Note: the above report may be inaccurate because it’s even more difficult to make notes of a virtual meeting than it is in a physical one. Sometimes it was not even clear which director was speaking for example.

Another recent AGM of an AIM company was that of bowling alley operator Ten Entertainment (TEG) for which I hold all of 50 shares. I sold almost all my holding before they had to close all their venues. This was another company that did a placing recently but it is hardly surprising in this case that it was required to keep the business afloat until they can get back into operation.

I don’t think this company even offered virtual attendance at their AGM so only the poll results were subsequently announced. They collected over 20% of votes against both the Remuneration Policy and Remuneration Report and two directors including the Chairman also collected substantial votes Against. The company is to review its remuneration policy which I certainly did not like when I looked at it.

Virtual and Hybrid AGMs, and a solution

I have been discussing with other ShareSoc members how virtual and hybrid AGMs should operate – indeed how AGMs should generally function in future as it is quite possible that virtual or hybrid options may become the norm even after the epidemic has passed. For instance companies such as TEG are changing their articles to permit them in the long term even after the temporary authorisation to permit them has lapsed.

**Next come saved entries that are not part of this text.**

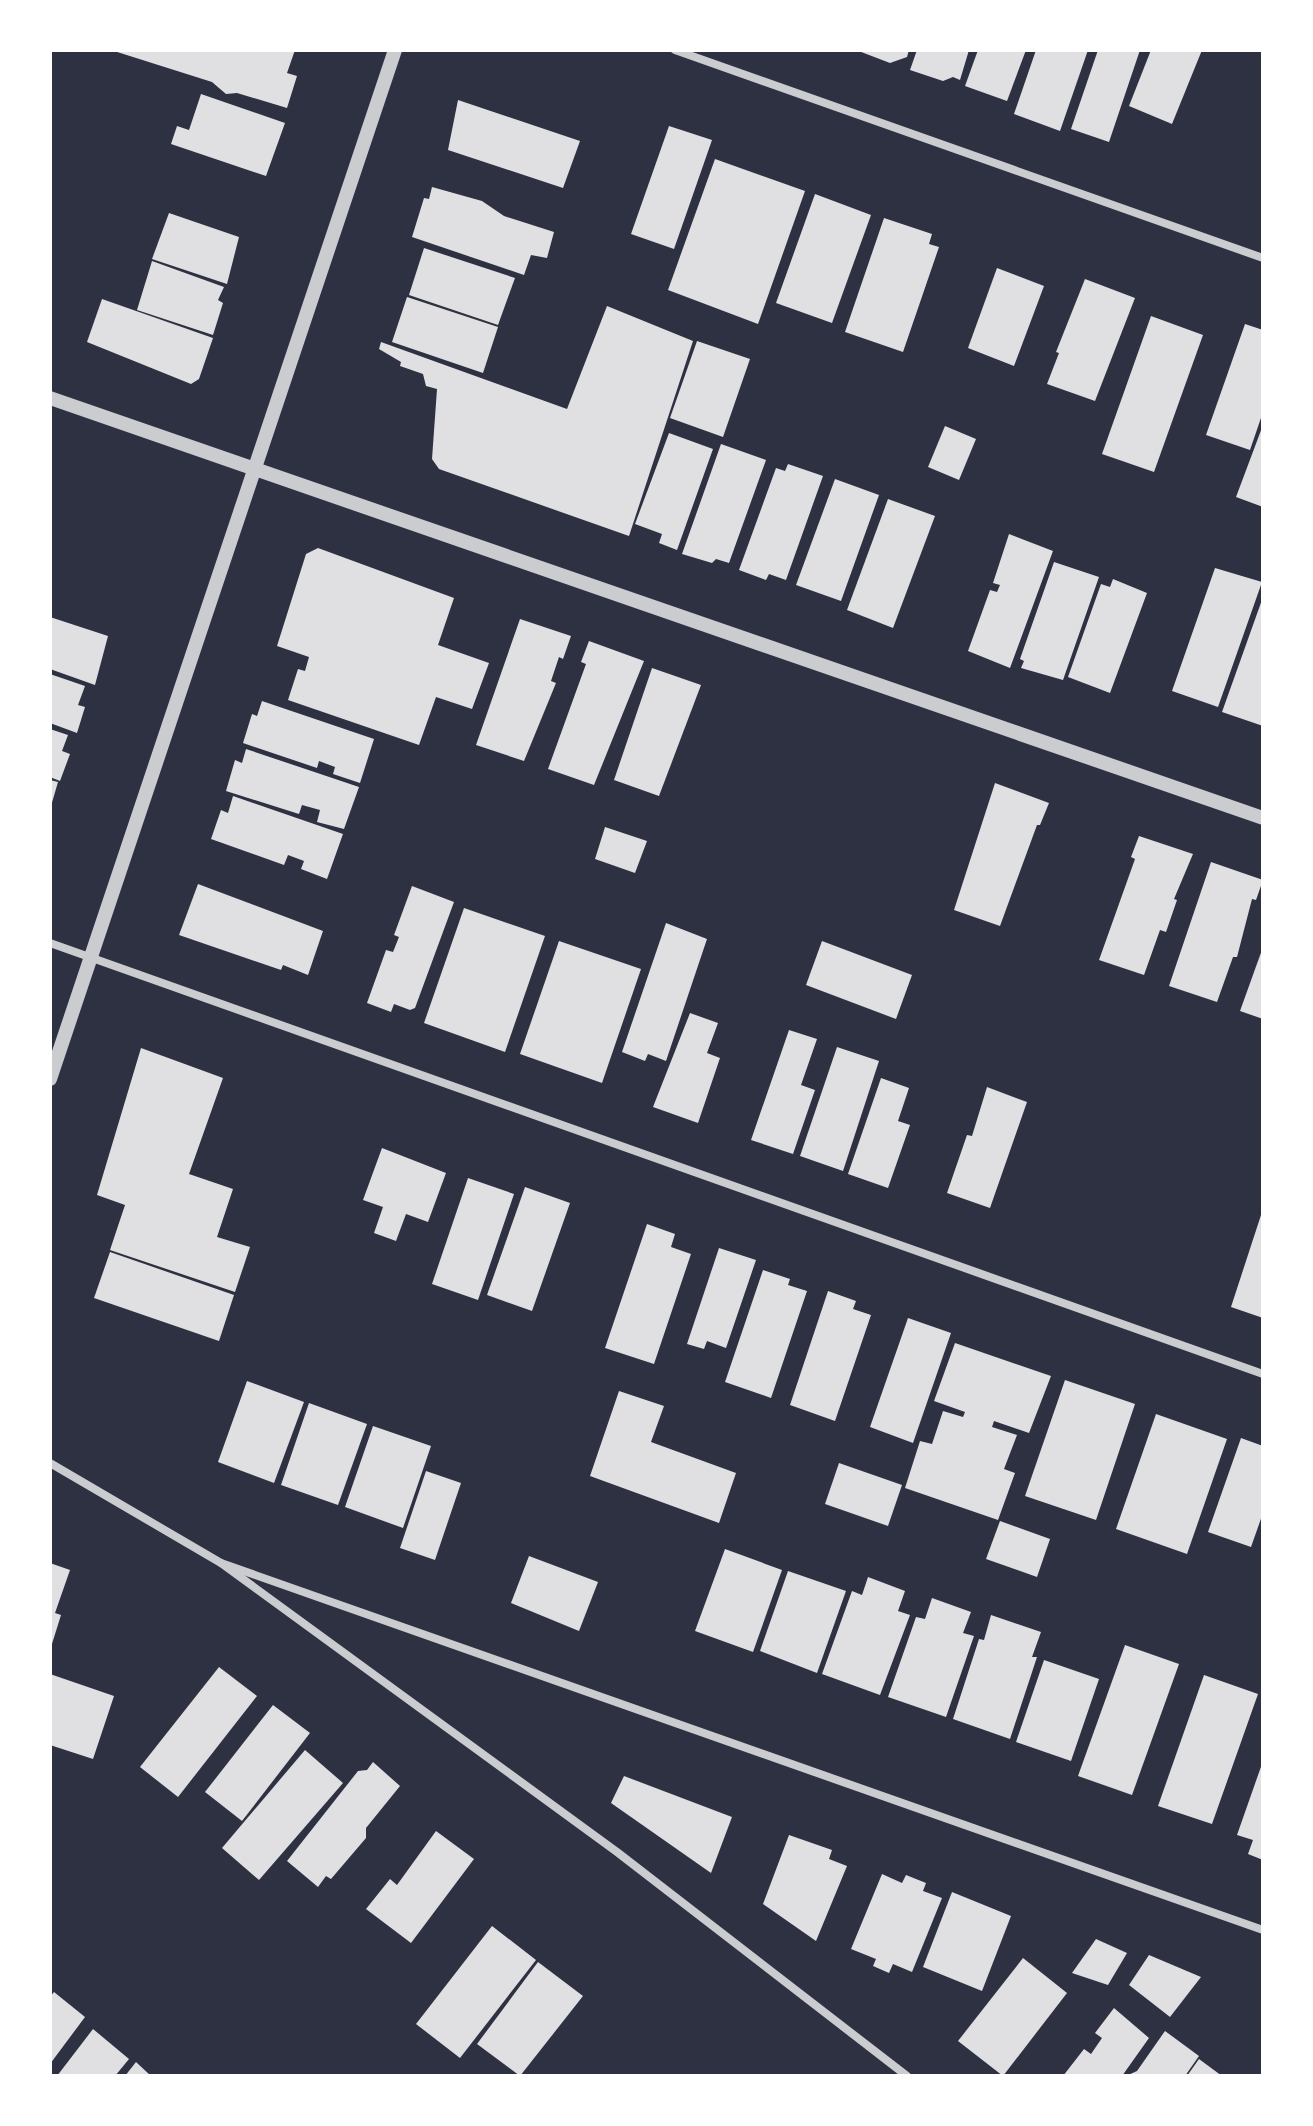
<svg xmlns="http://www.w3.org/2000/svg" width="1313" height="2126" viewBox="0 0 1313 2126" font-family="'Asap Condensed',sans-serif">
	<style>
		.building { fill: #e0e0e3 }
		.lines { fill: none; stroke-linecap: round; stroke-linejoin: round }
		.minor { stroke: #caccd0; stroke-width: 8 }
		.tertiary { stroke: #caccd0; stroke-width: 14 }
	</style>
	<rect width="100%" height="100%" fill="#2d3142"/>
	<g class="building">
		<path d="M295 50 287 73 297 76 287 108 237 93 226 94 212 82 114 51Z"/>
		<path d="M856 50H909L907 57 890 63Z"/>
		<path d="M917 50H969L960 80 953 77 943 81 910 70Z"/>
		<path d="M978 50H1026L1007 101 965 86Z"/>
		<path d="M1036 50H1088L1060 131 1014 114Z"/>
		<path d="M1098 50H1140L1109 142 1071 129Z"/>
		<path d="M1151 50H1202L1172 124 1129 106Z"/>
		<path d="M201 94 285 123 266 176 171 144 177 126 189 130Z"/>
		<path d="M458 100 580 141 563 188 448 150Z"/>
		<path d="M669 126 712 140 674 249 631 234Z"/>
		<path d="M715 159 805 191 758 324 668 290Z"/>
		<path d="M432 187 482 201 504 216 554 232 547 258 531 255 524 275 412 237 424 198 429 199Z"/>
		<path d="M815 194 871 215 832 323 776 303Z"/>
		<path d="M169 213 239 237 227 284 152 259Z"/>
		<path d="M884 218 932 234 929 244 939 247 903 352 845 332Z"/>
		<path d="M424 248 515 278 498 325 409 295Z"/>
		<path d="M152 261 224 287 218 300 223 303 213 335 137 310Z"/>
		<path d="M997 268 1044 286 1014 366 968 348Z"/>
		<path d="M1085 279 1135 298 1095 401 1047 384 1059 353 1056 352Z"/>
		<path d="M407 297 498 327 483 373 392 342Z"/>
		<path d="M102 299 213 338 199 379 191 384 87 342Z"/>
		<path d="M607 306 693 341 629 536 439 469 432 459 437 389 426 386 423 374 400 366 401 362 379 349 381 342 567 409Z"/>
		<path d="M1151 316 1203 335 1154 472 1102 454Z"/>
		<path d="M1245 324 1263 330V412L1250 450 1206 435Z"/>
		<path d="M697 341 750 359 723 437 670 418Z"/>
		<path d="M1263 425V507L1236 497Z"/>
		<path d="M945 426 976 439 959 480 928 467Z"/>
		<path d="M669 433 713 449 677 550 659 543 662 534 635 524Z"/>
		<path d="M721 444 766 460 729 563 716 559 712 563 682 554Z"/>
		<path d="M788 464 823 476 786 580 769 574 766 580 739 570 776 468 785 471Z"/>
		<path d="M835 479 879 495 841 601 796 585Z"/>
		<path d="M888 499 935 516 893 628 847 610Z"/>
		<path d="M1009 534 1053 551 1010 668 968 651 990 590 997 592 1000 585 993 583Z"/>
		<path d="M318 548 454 598 438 645 489 663 472 709 436 697 419 745 288 700 298 669 305 671 309 657 277 646 306 554Z"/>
		<path d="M1054 562 1099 577 1063 680 1021 668 1024 661 1020 659Z"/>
		<path d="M1215 568 1262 582 1218 707 1172 691Z"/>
		<path d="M1113 579 1147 593 1110 693 1068 677 1101 584 1110 587Z"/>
		<path d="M1263 597V726L1222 712Z"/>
		<path d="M50 617 108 636 95 685 50 669Z"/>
		<path d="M520 619 571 636 563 659 559 657 551 681 556 683 524 761 476 745Z"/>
		<path d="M589 641 644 661 594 785 548 769 586 664 581 662Z"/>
		<path d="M652 668 701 685 659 796 614 780Z"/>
		<path d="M50 674 85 686 78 705 85 707 77 733 50 723Z"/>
		<path d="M262 701 374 739 360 783 333 774 335 767 319 761 317 768 243 743 252 714 257 716Z"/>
		<path d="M50 729 68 735 62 751 70 754 60 781 50 777Z"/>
		<path d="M246 749 359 787 344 829 317 822 320 810 302 805 299 814 226 791 235 760 242 763Z"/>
		<path d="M50 780 58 782 51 806H50Z"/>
		<path d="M995 783 1049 803 1040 825H1037L1000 926 954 910Z"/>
		<path d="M233 796 343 834 327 879 301 869 304 861 288 855 284 865 211 839 221 810 228 813Z"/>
		<path d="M605 827 647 841 635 873 595 859Z"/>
		<path d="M1139 836 1193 854 1174 899 1177 900 1166 932 1160 930 1144 975 1099 960 1135 859 1131 857Z"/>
		<path d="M1211 862 1263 880 1256 900 1252 899 1237 957H1233L1217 1002 1169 986Z"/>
		<path d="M198 884 323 931 308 975 283 965 281 970 179 935Z"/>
		<path d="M412 886 454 902 415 1008 410 1010 394 1004 391 1012 367 1003 386 950 393 952 399 937 394 935Z"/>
		<path d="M464 908 545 936 505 1052 424 1023Z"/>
		<path d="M666 923 707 939 666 1061 648 1054 645 1061 622 1052Z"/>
		<path d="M559 941 641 969 602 1083 520 1054Z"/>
		<path d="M822 941 912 975 896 1019 806 985Z"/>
		<path d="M1263 947V1019L1240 1011Z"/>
		<path d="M690 1013 718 1023 707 1053 720 1058 698 1123 653 1107Z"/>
		<path d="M789 1030 817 1039 801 1085 815 1090 793 1154 751 1140Z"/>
		<path d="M837 1047 879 1061 843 1171 800 1156Z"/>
		<path d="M141 1048 223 1078 189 1174 233 1189 217 1237 250 1247 235 1292 110 1250 125 1205 97 1195Z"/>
		<path d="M881 1078 909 1088 898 1121 910 1125 888 1188 848 1174Z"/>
		<path d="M987 1087 1027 1102 990 1208 947 1193 967 1135 972 1136Z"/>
		<path d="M382 1148 446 1173 428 1222 406 1214 396 1241 374 1233 383 1207 363 1200Z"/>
		<path d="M468 1178 514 1194 478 1300 432 1284Z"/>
		<path d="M525 1187 570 1203 532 1311 487 1295Z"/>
		<path d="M1262 1212H1263V1318L1231 1307Z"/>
		<path d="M647 1224 675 1234 671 1247 691 1254 654 1364 605 1348Z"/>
		<path d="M719 1248 756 1260 726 1348 707 1341 704 1349 687 1344Z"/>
		<path d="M110 1252 234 1295 219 1341 94 1298Z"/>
		<path d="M763 1270 790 1279 788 1285 807 1291 771 1398 725 1382Z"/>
		<path d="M828 1291 856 1301 853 1309 871 1315 835 1421 790 1405Z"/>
		<path d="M908 1318 951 1333 913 1443 870 1427Z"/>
		<path d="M955 1343 1051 1376 1029 1433 994 1421 992 1427 1017 1435 1004 1469 1015 1473 998 1520 905 1488 920 1441 932 1444 943 1411 963 1417 965 1412 934 1401Z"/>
		<path d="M1065 1380 1135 1404 1096 1520 1025 1496Z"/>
		<path d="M247 1381 304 1402 274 1483 218 1462Z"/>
		<path d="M619 1391 664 1406 651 1442 736 1473 719 1523 590 1476Z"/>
		<path d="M309 1403 367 1424 338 1505 281 1485Z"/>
		<path d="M1156 1414 1227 1439 1187 1554 1116 1529Z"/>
		<path d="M373 1426 431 1446 403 1528 345 1507Z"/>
		<path d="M1241 1438 1263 1446V1513L1251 1547 1208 1532Z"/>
		<path d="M839 1463 902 1485 888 1526 825 1504Z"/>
		<path d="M426 1471 461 1483 435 1560 400 1548Z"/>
		<path d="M1000 1521 1050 1539 1037 1577 986 1559Z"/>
		<path d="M725 1549 782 1570 753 1652 695 1631Z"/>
		<path d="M529 1556 598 1582 579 1631 511 1603Z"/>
		<path d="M50 1563 70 1570 55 1613 61 1615 51 1647Z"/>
		<path d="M788 1571 846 1591 817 1673 760 1651Z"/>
		<path d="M868 1577 905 1591 898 1611 910 1615 880 1695 822 1674 852 1591 862 1595Z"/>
		<path d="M932 1598 971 1612 963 1633 974 1636 946 1717 888 1697 916 1617 925 1619Z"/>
		<path d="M991 1615 1041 1632 1032 1657H1037L1010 1739 953 1719 979 1639 984 1640Z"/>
		<path d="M1125 1645 1179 1664 1132 1795 1078 1776Z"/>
		<path d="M1044 1660 1099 1679 1071 1761 1016 1742Z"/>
		<path d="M219 1667 257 1696 178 1797 140 1767Z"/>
		<path d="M50 1674 114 1696 93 1759 50 1745Z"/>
		<path d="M1204 1675 1258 1694 1212 1824 1158 1806Z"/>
		<path d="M273 1705 310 1733 242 1821 205 1792Z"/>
		<path d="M305 1750 343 1783 259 1880 222 1848Z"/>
		<path d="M1263 1761V1860L1248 1854 1253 1840 1237 1835Z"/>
		<path d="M373 1762 400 1786 366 1828V1838L331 1879 326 1876 318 1887 287 1861 358 1771 367 1770Z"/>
		<path d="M624 1776 732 1817 711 1873 611 1803Z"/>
		<path d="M436 1831 474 1859 411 1943 366 1909 390 1879 397 1885Z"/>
		<path d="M789 1835 832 1850 829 1859 847 1866 816 1941 763 1904Z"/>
		<path d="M882 1874 902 1883 906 1875 926 1883 923 1891 942 1898 912 1972 893 1964 889 1973 873 1966 876 1959 851 1949Z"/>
		<path d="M952 1892 1011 1916 982 1991 923 1967Z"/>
		<path d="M492 1926 536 1960 460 2058 416 2024Z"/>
		<path d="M1096 1939 1127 1953 1108 1985 1072 1973Z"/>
		<path d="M1149 1955 1201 1977 1170 2017 1129 1985Z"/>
		<path d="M1023 1958 1067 1993 1003 2076 958 2041Z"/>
		<path d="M538 1962 583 1996 520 2076 477 2044Z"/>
		<path d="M54 1992 85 2017 50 2064V1997Z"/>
		<path d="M1114 2008 1149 2038 1122 2076H1063L1084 2049 1091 2054 1102 2038 1095 2033Z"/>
		<path d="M93 2029 129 2059 115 2076H57Z"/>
		<path d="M1165 2031 1199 2056 1185 2076H1126L1137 2071Z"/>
		<path d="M1199 2059 1222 2076H1187Z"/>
		<path d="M136 2062 151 2076H125Z"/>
	</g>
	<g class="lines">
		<g class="minor">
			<path d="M675 50 1263 258"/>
			<path d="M50 943 1263 1374"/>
			<path d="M50 1463 221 1563 617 1852 907 2076"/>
			<path d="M221 1563 1263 1930"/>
		</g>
		<g class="tertiary">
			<path d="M50 398 1263 818"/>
			<path d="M50 1079 395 50"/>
		</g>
	</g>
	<rect width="1313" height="2126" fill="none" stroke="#ffffff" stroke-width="104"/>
</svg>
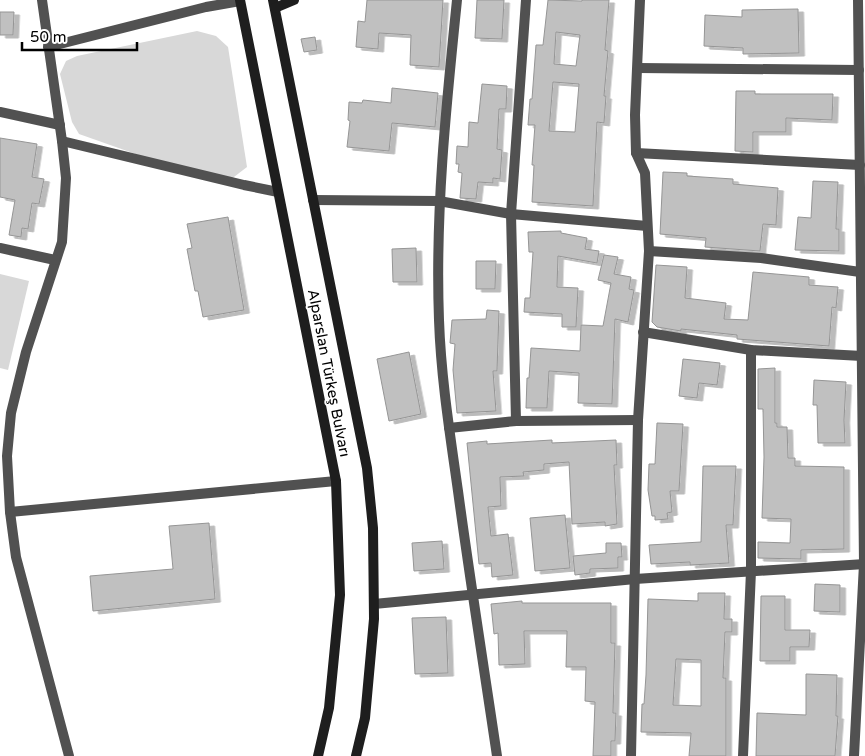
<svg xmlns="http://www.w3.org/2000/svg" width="865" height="756" font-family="'Varela Round',sans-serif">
<defs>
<filter id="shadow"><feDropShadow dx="5.5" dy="3" stdDeviation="0" flood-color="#0004"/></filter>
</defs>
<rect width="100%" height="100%" fill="#fff"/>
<g fill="#d8d8d8">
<polygon points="197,31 216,36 228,47 247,167 230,180 212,181 79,134 72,122 60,74 66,61 77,56"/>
<polygon points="0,274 29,281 8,370 0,368"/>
</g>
<g fill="#c0c0c0" stroke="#959595" fill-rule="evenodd" filter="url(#shadow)">
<polygon points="367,0 443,0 439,67 410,65 411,35 379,33 378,49 356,47 358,21 365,22"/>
<polygon points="477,0 504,0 502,39 475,38"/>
<path d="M548 0 582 1V0H609L605 50 608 51 604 96H606L604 123 597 122 593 206 532 202 534 165H532L535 125H528L530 99H532L536 45H543ZM556 32 580 35 576 66 554 64ZM553 82 579 84 575 132 549 131Z"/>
<polygon points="798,9 799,53 743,54 743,48 704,46 705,15 742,17 742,10"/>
<polygon points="0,12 14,12 13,35 0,35"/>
<polygon points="315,37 317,50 304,52 301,39"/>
<polygon points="482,84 507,86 506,109 499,109 497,149 502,150 500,179 493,178 493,183 478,182 476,199 460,198 462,173 458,172 459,164 456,164 457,146 468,147 469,122 478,123"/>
<polygon points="392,88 438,93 435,127 392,123 389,151 347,147 350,121 348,120 349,102 362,103 363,100 391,103"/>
<polygon points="736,91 755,91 755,94 833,94 832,120 786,118 786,132 753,132 753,152 735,151"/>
<polygon points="0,138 37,144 32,177 44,179 39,204 32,203 28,229 22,228 21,237 9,235 15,200 0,197"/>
<polygon points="663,172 687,173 687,176 733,179 733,184 778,188 776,225 763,224 760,251 705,247 706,238 660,234"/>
<polygon points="813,181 838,182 836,229 839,229 839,251 795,250 798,217 811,218"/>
<polygon points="228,217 244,310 203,317 198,291 195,291 187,249 192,248 187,224"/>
<polygon points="561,231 561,233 587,238 585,249 599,251 597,263 558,256 557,287 578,288 576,327 562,327 562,314 524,312 525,298 530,298 533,252 529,252 528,232"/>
<polygon points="416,248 417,282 393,282 392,249"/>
<polygon points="604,255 618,257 614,274 631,277 629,289 634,290 628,322 615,319 612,404 578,403 579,373 549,371 547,408 526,408 527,378 529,378 531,348 580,351 581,325 603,326 611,283 598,280"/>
<polygon points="476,261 496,261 495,289 476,289"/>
<polygon points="656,265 687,267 685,298 726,303 724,319 748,320 753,272 809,277 809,285 838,287 836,308 832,307 829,346 737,339 737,335 681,329 681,331 657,327 652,322"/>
<polygon points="487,310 499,311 497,371 493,371 496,411 457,413 453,370 455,344 450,343 452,320 486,319"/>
<polygon points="409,352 421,414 389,421 377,359"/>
<polygon points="683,359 720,363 717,385 699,383 697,398 679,396"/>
<polygon points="775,368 775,423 777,423 777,427 787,427 788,458 795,458 795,466 844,467 844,549 801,550 801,559 758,558 758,542 790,543 791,519 762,518 764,457 763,409 758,409 758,369"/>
<polygon points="814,380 846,382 844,420 845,443 818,443 817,405 813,405"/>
<polygon points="657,423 683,424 679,491 670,491 672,512 667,513 668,519 655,520 655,516 652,516 648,490 649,464 655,464"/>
<polygon points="552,440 552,443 616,440 617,465 614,465 617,524 605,526 605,522 572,524 569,462 544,464 544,470 523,472 524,476 500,477 501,506 488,507 491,536 508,534 513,575 492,577 491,563 479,564 467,443 487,441 487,444"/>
<polygon points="703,466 736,466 733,525 726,525 729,563 690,565 690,562 651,564 649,545 701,542"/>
<polygon points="565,515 570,568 535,571 530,518"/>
<polygon points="209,523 215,599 93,611 90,576 173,569 169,526"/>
<polygon points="442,541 444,569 414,571 412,543"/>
<polygon points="606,543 621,543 622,557 618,557 618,568 590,569 590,573 575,575 573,556 606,553"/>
<polygon points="815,584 840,585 840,612 814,611"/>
<path d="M698 593H725L724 619H732V632H725L723 678H726V756H689L691 733 641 732 642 704H644L646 675 648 599 698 601ZM676 659 701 660V706L673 705Z"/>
<polygon points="761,596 785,596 785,630 810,630 809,647 790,647 790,661 760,661"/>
<polygon points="522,601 522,603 611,603 611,643 615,643 613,713 616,713 615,741 611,741 611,756 593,756 595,702 585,701 586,667 566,667 567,631 524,631 525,664 499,665 498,633 494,634 491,604"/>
<polygon points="446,617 448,673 415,674 412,618"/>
<polygon points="806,674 837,675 836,716 838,716 835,756 756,756 757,713 806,715"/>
</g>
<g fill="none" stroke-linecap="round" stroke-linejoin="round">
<g stroke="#515151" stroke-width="10">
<polyline points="42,0 62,141 66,178 62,242 26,352 11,413 7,456 10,512 16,557 69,756"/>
<path d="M457 0C446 107 435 213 439 320 441 378 450 434 458 491 470 580 484 668 497 756"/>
<polyline points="48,47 206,7 240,1"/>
<polyline points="638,68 859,70"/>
<polyline points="0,112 60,125"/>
<polyline points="62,141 244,185 278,192"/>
<polyline points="636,153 860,165"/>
<polyline points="313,200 439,201 511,214 647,226"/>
<polyline points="0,248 55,260"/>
<polyline points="649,251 761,258 860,272"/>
<polyline points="643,332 751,350 862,356"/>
<polyline points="516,421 511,214 526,0"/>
<polyline points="449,428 516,421 638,420"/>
<polyline points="10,512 336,481"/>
<polyline points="374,604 635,579 865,564"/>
<polyline points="631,756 638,420 649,251 645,173 636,153 635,115 640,0"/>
<polyline points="743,756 751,571 751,350"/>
<polyline points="854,756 864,564 858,0"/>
</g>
<g stroke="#1e1e1e" stroke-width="10">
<polyline points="240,0 336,481 340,595 329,708 318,756"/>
<polyline points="273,0 367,468 373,528 374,619 365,718 356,756"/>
<polyline points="275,8 294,0"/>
</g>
</g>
<g text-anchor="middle" stroke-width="4" stroke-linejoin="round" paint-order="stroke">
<g font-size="15" fill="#000" stroke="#fff">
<text transform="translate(329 373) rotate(79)" y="5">Alparslan Türkeş Bulvarı</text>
</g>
</g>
<path d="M22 42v8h115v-8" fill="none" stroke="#000000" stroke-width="2.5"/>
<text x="30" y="42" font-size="15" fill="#000000" stroke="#ffffff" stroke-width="4" paint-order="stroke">50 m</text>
</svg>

But it is clear that there are good and bad practices while attendance at a physical AGM is still clearly advantageous so it would be a shame if that is excluded in future. For example it gives you the opportunity to have informal discussions with directors before and after the meeting as well as with other shareholders which you can never do at virtual AGMs. It also gives some of us the rare opportunity to get out of our home offices – we are all suffering from cabin fever at present!

One somewhat archaic practice that is likely to disappear is the “show of hands” vote. This was always useful and appreciated by shareholders because it firstly allowed AGMs to be concluded rapidly if there was no significant opposition to resolutions, and secondly it allowed you to easily see the overall opinion of shareholders at the meeting. If there was any doubt of shareholders views, a poll can be called by the Chairman, or by shareholders. A poll often means that the vote outcome is not declared until much later – too late to ask about any opposition. If that tactic is used I always ask the question in the meeting of “were there any significant proxy votes against any of the resolutions” as the proxy votes are known well before the meeting.

But with hybrid meetings (those where a physical meeting is combined with a virtual one), I can see a number of practical difficulties with allowing a show of hands vote (and checking who is voting), so I think that will go the way of the dinosaurs.

I suggest also that presentations to shareholders, and discussion thereon, should preferably be separated out into a previous virtual event – sometime after the Annual report is issued and Notice of the AGM has been issued but before the proxy vote deadline. This would enable shareholders (and others as such as non-shareholders and nominee holders) to become informed before they vote. The formal AGM with voting on a poll could then be held later (as a hybrid meeting).

Does this idea make any sense to readers?

But it is clear that it would help to standardise the actual process for virtual meetings and the software that might be used for them – or at least to those that can support the facilities that are needed.